If four coins are flipped at once, find the probability that there will be at least 2 heads. Round your answer to 3 decimal places.
To find the probability of a specific event, we need to divide the number of favorable outcomes by the total number of possible outcomes.
Let's consider the possible outcomes when flipping four coins. Each coin has two possible outcomes: heads or tails. So, for four coins, we have a total of 2^4 = 16 possible outcomes.
Now, let's determine the number of favorable outcomes (at least 2 heads). We can do this by considering the complementary event, which is having fewer than 2 heads (0 or 1 head).
Number of outcomes with 0 heads: There is only one outcome with 0 heads, which is all four coins landing on tails (TTTT).
Number of outcomes with 1 head: To determine this, we need to consider the various combinations. There are 4 ways to choose which coin will be heads, and for each choice, the remaining 3 coins will be tails. So, there are a total of 4 possible outcomes with 1 head (HTTT, THTT, TTHT, TTTH).

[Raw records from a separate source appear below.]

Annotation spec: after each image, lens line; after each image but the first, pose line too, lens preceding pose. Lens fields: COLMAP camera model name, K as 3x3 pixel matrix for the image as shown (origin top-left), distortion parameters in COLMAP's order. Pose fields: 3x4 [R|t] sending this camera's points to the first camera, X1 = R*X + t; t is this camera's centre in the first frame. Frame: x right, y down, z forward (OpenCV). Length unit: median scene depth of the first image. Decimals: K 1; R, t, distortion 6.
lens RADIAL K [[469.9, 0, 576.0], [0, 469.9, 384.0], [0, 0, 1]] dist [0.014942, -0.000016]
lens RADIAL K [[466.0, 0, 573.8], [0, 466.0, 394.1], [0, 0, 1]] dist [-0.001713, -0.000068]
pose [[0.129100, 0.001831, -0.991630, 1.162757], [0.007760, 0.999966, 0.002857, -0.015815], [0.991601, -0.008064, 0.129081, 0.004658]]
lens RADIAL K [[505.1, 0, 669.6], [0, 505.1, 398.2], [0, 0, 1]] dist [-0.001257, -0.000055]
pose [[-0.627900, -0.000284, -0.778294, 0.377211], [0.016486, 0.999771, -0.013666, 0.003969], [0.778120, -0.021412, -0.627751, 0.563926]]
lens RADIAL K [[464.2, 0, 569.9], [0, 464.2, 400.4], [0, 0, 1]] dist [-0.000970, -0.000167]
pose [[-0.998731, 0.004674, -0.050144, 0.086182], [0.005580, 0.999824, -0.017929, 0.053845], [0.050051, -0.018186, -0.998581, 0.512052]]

So, the number of favorable outcomes (fewer than 2 heads) is 1 (0 heads) + 4 (1 head) = 5.
Now, the probability of getting at least 2 heads can be determined as follows:
P(at least 2 heads) = 1 - P(fewer than 2 heads)
P(at least 2 heads) = 1 - (number of favorable outcomes / total number of outcomes)
P(at least 2 heads) = 1 - (5 / 16)
P(at least 2 heads) = 1 - 0.3125
P(at least 2 heads) = 0.6875 (rounded to 3 decimal places)
Therefore, the probability is 0.688.